Foto de Tamara Merino National Geographic

Deserto do Atacama, no norte do Chile, se estende do Pacífico aos Andes através de uma vasta extensão de espetaculares cânions e picos rochosos vermelho-alaranjados. É o deserto mais seco da Terra e muito parecido com a superfície de Marte.

Atualmente, o Atacama alcançou uma distinção menos maravilhosa: é uma das áreas de descarte de roupas que mais cresce no mundo, graças à rápida produção em massa de roupas baratas e elegantes, conhecidas como fast fashion (moda rápida) ou moda de baixo custo. O fenômeno tem gerado tanto desperdício que as Nações Unidas o chamam de "emergência ambiental e social" para o planeta. O desafio à nossa frente é pôr um fim a este desperdício.

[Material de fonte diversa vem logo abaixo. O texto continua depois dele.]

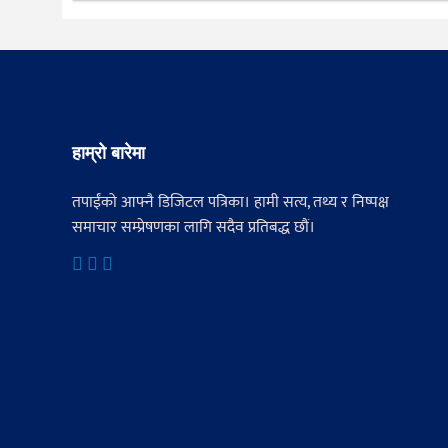
हाम्रो बारेमा
तपाईंको आफ्नै डिजिटल पत्रिका। हामी सत्य, तथ्य र निष्पक्ष
समाचार सम्प्रेषणका लागि सदैव प्रतिबद्ध छौं।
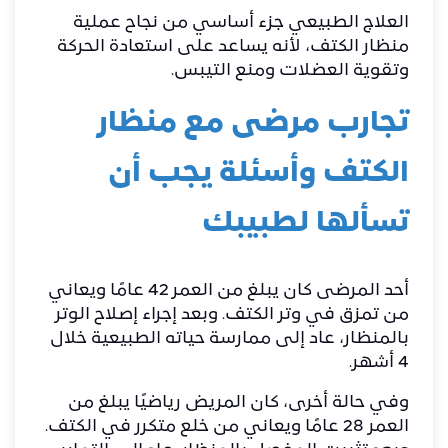
العلاج الطبيعي جزء أساسي من نجاح عملية
منظار الكتف، لأنه يساعد على استعادة الحركة
وتقوية العضلات ومنع التيبس.
تجارب مرضى مع منظار
الكتف وأسئلة يجب أن
تسألها لطبيبك
أحد المرضى كان يبلغ من العمر 42 عامًا ويعاني
من تمزق في
وتر الكتف
. وبعد إجراء إصلاح الوتر
بالمنظار، عاد إلى ممارسة حياته الطبيعية خلال
4 أشهر.
وفي حالة أخرى، كان المريض رياضيًا يبلغ من
العمر 28 عامًا ويعاني من خلع متكرر في الكتف.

Os números dizem tudo. Entre 2000 e 2014, a produção de roupas dobrou, e os consumidores começaram a comprar 60% mais roupas e a usá-las pela metade do tempo anterior. Hoje, três quintos de todas as roupas produzidas em um ano acabam em aterros ou incineradoras, uma estatística que se traduz em um caminhão carregado de roupas usadas sendo jogadas fora ou queimadas a cada segundo. 

A maioria dessas instalações fica no sul da Ásia ou na África, onde os países que recebem essas cargas não conseguem lidar com a quantidade. Um aterro sanitário na periferia de Accra, capital de Gana, com 60% de roupas e uma altura de 15 metros, ganhou notoriedade internacional como um símbolo da crise.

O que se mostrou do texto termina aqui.